I start writing 5@8 around 5:30 a.m. I noticed something this morning. It's pretty dark now at 5:30 in the morning. Memo to self: Change the oil in the snow blower. Soon.
I'm back from vacation. The nice shoes feel like my feet are being bound. The tie feels like a noose. The cubicle walls appear to be moving closer.
I need a Monday Morning Rouser:
1) Why do we often remember things more fondly than we experienced them? The New York Times "Happy Days" blog ruminates on our pursuit of happiness in real time:
Perhaps the reason we so often experience happiness only in hindsight, and that chasing it is such a fool's errand, is that happiness isn't a goal in itself but is only an aftereffect. It's the consequence of having lived in the way that we're supposed to -- by which I don't mean ethically correctly so much as just consciously, fully engaged in the business of living. In this respect it resembles averted vision, a phenomena familiar to backyard astronomers whereby, in order to pick out a very faint star, you have to let your gaze drift casually to the space just next to it; if you look directly at it, it vanishes.

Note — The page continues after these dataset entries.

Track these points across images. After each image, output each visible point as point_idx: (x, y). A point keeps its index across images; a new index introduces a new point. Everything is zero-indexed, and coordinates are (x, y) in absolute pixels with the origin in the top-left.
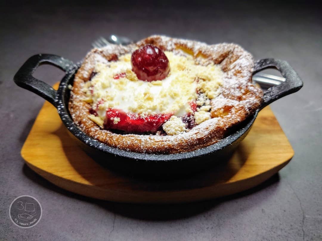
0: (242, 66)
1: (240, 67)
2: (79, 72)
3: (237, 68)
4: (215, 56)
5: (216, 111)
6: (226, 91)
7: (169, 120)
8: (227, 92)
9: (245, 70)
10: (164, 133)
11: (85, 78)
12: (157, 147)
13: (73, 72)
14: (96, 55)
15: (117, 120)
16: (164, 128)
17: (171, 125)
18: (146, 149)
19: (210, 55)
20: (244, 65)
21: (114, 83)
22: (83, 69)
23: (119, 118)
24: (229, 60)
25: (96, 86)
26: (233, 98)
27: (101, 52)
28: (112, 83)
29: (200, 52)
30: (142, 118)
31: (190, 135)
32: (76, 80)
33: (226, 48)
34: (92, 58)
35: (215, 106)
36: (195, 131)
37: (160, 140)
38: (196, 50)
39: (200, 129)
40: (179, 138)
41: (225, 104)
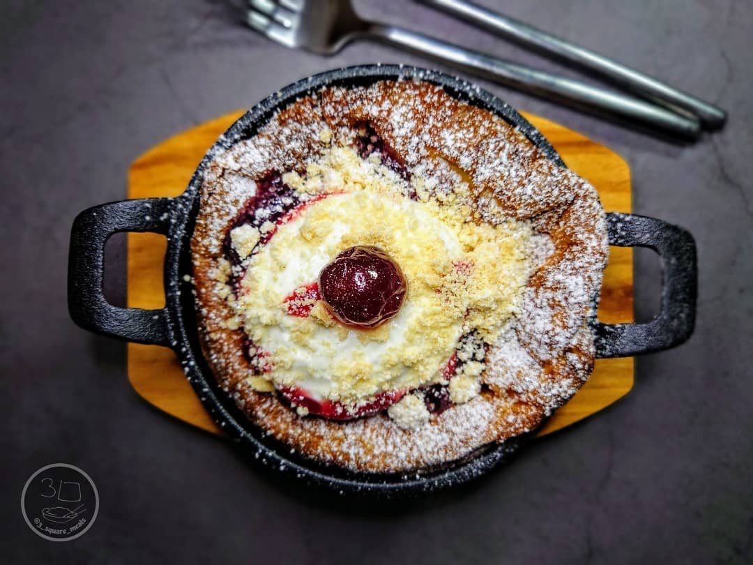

2) Why make a documentary about a Camaroonian drag queen? Emily Branham's post on No Map No Guide No Limits is more than a profile about BeBe Zahara Benet, a Twin Cities drag queen, it's about the pursuit of passion.
Next thing she knew, she was dancing backup at a regional drag pageant at the Gay 90s in Minneapolis. Having never been exposed much to the world of drag, I was completely taken by the heightened gender performance, layered identities, and pageantry. I decided that I would make some time away from my freelance music video and commercial gigs in New York to shoot BeBe's experience at his first national pageant down in Dallas. When we started, I thought it would probably end up as a short film, and I went in with very few expectations. I met so many incredible performers with such varied and interesting stories during our first month of shooting that at one point I wanted the film to be about the whole community of drag artists in the Twin Cities.
3) Sunday was the ritual weeding of the failed vegetable garden, during which I came up with an idea for a new News Cut series. "Failed compost bins." I've done everything the book says: A combination of browns and greens, regular turning, moisture, sun. After months -- OK, I'll admit it: years -- I have ended up with mere older browns and greens.
Stop your snickering St. Olaf.
Meanwhile, if you'd like to contribute to "failed compost bins," send your pictures to me at firstname.lastname@example.org.
4) There are dumber things in the world, I suppose (paying people to buy a car comes to mind). A woman in New York who can't get a job is suing her college to get the $70,000 back that she paid for a degree in information technology. The ticking time bomb of student loans is about to go off.
5) Gov. Tim Pawlenty's approval ratings shot up six points in the last month, Eric Ostermeier at Smart Politics reports today. The trouble with polls, however, is we don't really know why. Nothing much has changed in recent months. The state is an economic basket case and more people are unemployed here. Perhaps people don't believe times are so tough, perhaps they blame the DFL, or perhaps they've just shrugged their shoulders and pressed on.
Did someone says unemployed? MPR's Mark Zdechlik reports the economic stimulus plan in Minnesota isn't going to put that many people back to work.
Amazon recently released a new version of its Kindle book reader, a device that allows users to buy and read books, newspapers and other publications in electronic form. Would you trade your books for an electronic version?
WHAT WE'RE DOING
In a few hours I'll be rolling out the update to one of the strangest stories in Minnesota history: The drunk pilots who flew 91 Northwest Airlines passengers from Fargo to Minneapolis in 1990.
Midmorning (9-11 a.m.) - President Obama has lost public support for his health care reform bill, while the political battle on Capitol Hill has heated up. Midmorning gets at the heart of what is ailing Americans about our health care system. Second hour: Jorma Kaukonen and Jack Casady talk about their partnership in Hot Tuna.
Midday (11 a.m. - 1 p.m.) - Former Vikings great Randall McDaniel will be in the studio to talk about his upcoming induction into the Football Hall of Fame and his work the past several years as an elementary school teacher. Second hour: Former CBS News anchor Dan Rather, speaking in Aspen Colorado about the future of the news media. He called for a "federal bailout" of the media.
All Things Considered (3-6:30 p.m.) - The University of Minnesota has put a policy in place to deal with drunken troublemakers at the college's new on-campus stadium. If a student is kicked out of the stadium for being drunk and disorderly, the rest of the season they're required to take a breathalyzer test before each game to prove they're sober. MPR's Tim Post reports it's based on a model in use at the University of Wisconsin.
NPR's Christopher Joyce asks a question that should've been asked months ago: Is it really "green" to buy a hybrid car?
When is Christopher Joyce's segment going to be on?